* [SUPPLIED TEXT]
--- Start ---

Since at least 2017, Myanmar has come under increased scrutiny for the actions of its military (the Tatmadaw) against ethnic minorities in its northern provinces and in Rakhine. While the Burmese government has argued its actions are in response to threats by militant groups, many have characterised them as international crimes. As a result, the United Nations International Fact-Finding Mission on Myanmar (‘FFM’) was established pursuant to Human Rights Council Resolution 34/22 with a mandate to investigate ‘any human rights violations and abuses amounting to possible international crimes in Myanmar since 2011’ with a view to ensuring full accountability. Since the conclusion of the FFM’s mandate, the Independent Investigative Mechanism for Myanmar (‘IIMM’) and the International Criminal Court(‘ICC’) have continued to investigate international crimes in Myanmar (and Bangladesh).

It is both realistic and legally possible for the IIMM and the ICC to ensure that allegations of corporate complicity feature in the future accountability landscape for Myanmar under international criminal law. The individual complicity of corporate CEOs fell under the mandate of the FFM, and now falls within the terms of reference of the IIMM and the material jurisdiction of the ICC. Customary international law standards of aiding and abetting, and Article 25 of the Rome Statute provide a legal basis for the accomplice liability of such individuals.

In general, accountability efforts on Myanmar have focused on the upper echelons of the Tatmadaw. This is understandable but is not fully reflective of the FFM’s findings. We wish to highlight, in particular, the FFM’s Report on the Economic Interests of the Myanmar Military of 16 Sept 2019 (‘Economic Interests Report’) since its findings are remarkably absent from the Myanmar commentary to date. The Economic Interests Report sheds light upon the Tatmadaw’s links with extractive industries in Myanmar including the country’s lucrative jade industry, and details the role of foreign arms manufacturers in supplying the Tatmadaw with conventional weapon systems and dual-use military goods.

--- End ---

* [THE TASK]
Please extend the text above on corporate complicity in international crimes in Myanmar, starting right after its final sentence.

* [STORED DATA]
--- Start ---

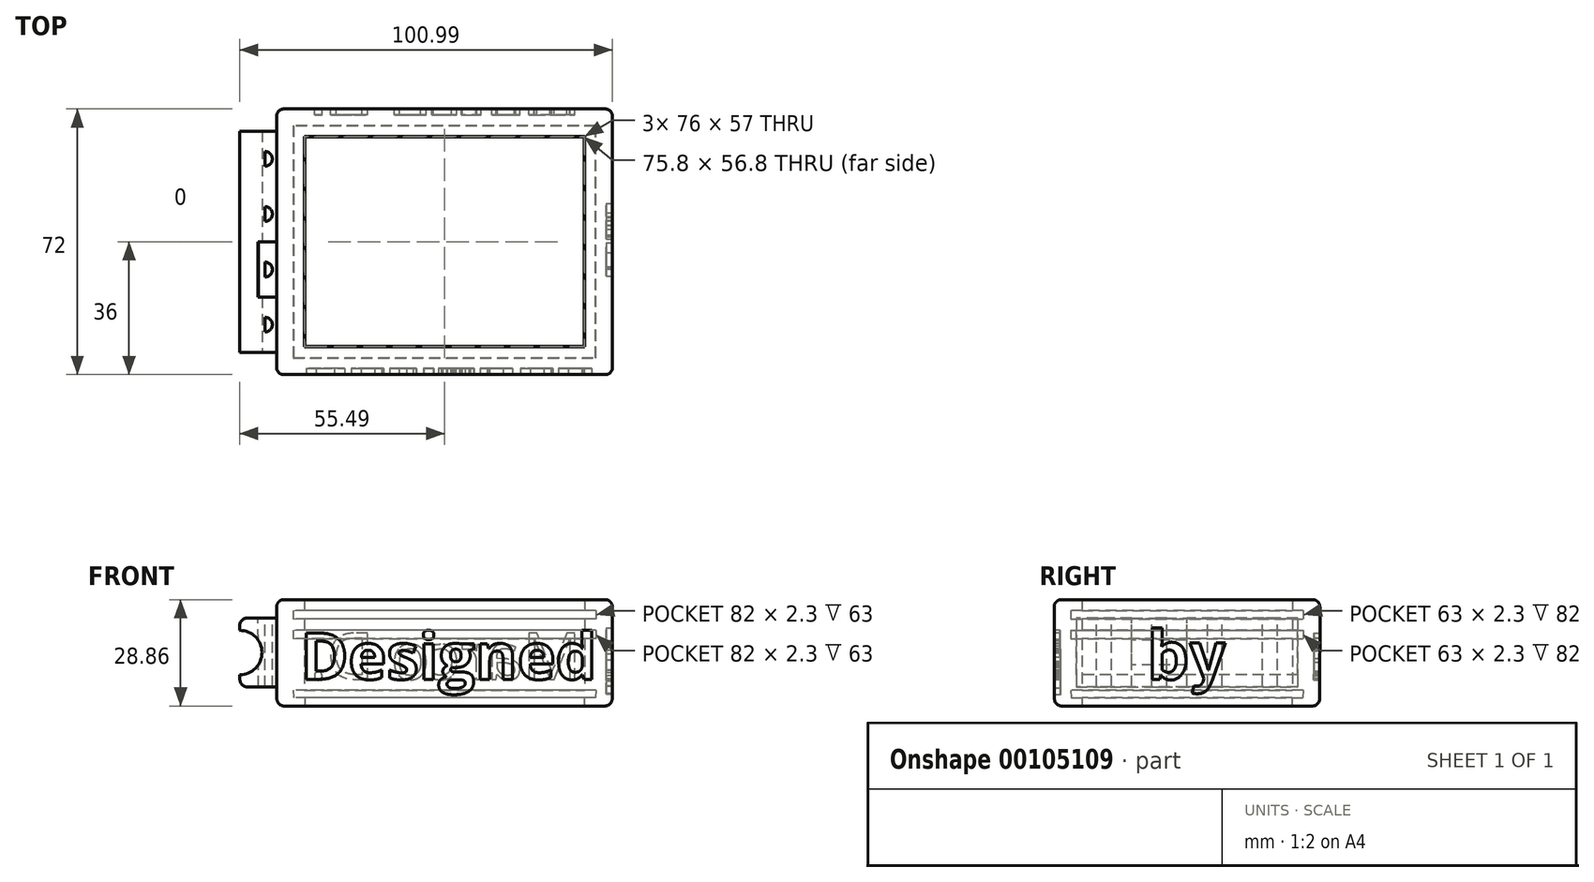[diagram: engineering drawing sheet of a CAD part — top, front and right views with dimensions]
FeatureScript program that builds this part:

--- End ---

* [RESULT OF THE EXERCISE]
In this context, it is significant that corporate complicity in Myanmar has been brought to the fore following the 1 February 2021 military coup in renewed calls for accountability. In the wake of the coup, Facebook’s alleged role in incitement to genocide has taken centre-stage (see here, here and here). This blog post is intended - without diminishing the importance of Facebook’s role – to serve as a reminder of the broad and potentially far-reaching scope of corporate involvement in international crimes in Myanmar, and to highlight the underacknowledged findings of the FFM in this regard. Through these observations, we draw attention to the risk of narrowing the Myanmar discourse to focus on Facebook (to the exclusion of other businesses such as extractive industries and the arms trade) and for reasons that may have little to do with the reality of corporate support and profiteering in Myanmar, and more to do with unrelated concurrent developments (e.g., wider global discussions about the legal regulation of social media).

Findings of the FFM’s Economic Interests Report

In its earlier reports, the FFM determined that ‘reasonable grounds [existed] to conclude that serious crimes under international law [had] been committed’ in Myanmar. The FFM had examined the particulars of the Tatmadaw’s ‘Clearance Operations,’ utilised between 2016-17, against the Rohingya population in the Rakhine state, and deemed them constitutive of ‘planned’ attacks upon an ethnic group harbouring ‘genocidal intent.’ In summary, these Clearance Operations typically occurred at dawn, targeted multiple Rohingya villages at once, included an array of Myanmar security forces units, and consisted of indiscriminate rapid firing into houses and fields, explosions, and arson. As expected, many were killed, and significant numbers of those who survived were subjected to sexual or gender-based violence. The FFM also investigated the perpetration of crimes against humanity and war crimes in the Kachin, Shan, and Rakhine states. As well as the Tatmadaw, the FFM implicated perpetrators from non-state armed groups the Arakan Rohingya Salvation Army, Ta’ang National Liberation Army, and the Shan State Army-South.

While the FFM assembled significant evidence against these perpetrators, it is the findings of the Economic Interests Report of 16 Sept 2019 against a host of corporate actors that is particularly compelling. It is significant that the FFM structured its findings on corporate involvement with reference to the requirements of aiding and abetting under international criminal law. The alleged corporate accomplices identified by the FFM can be distilled into three general groups: (i) joint ventures and commercial relationships, (ii) manufacturers of conventional weapons and dual-use military goods, and (iii) Facebook and incitement to genocide.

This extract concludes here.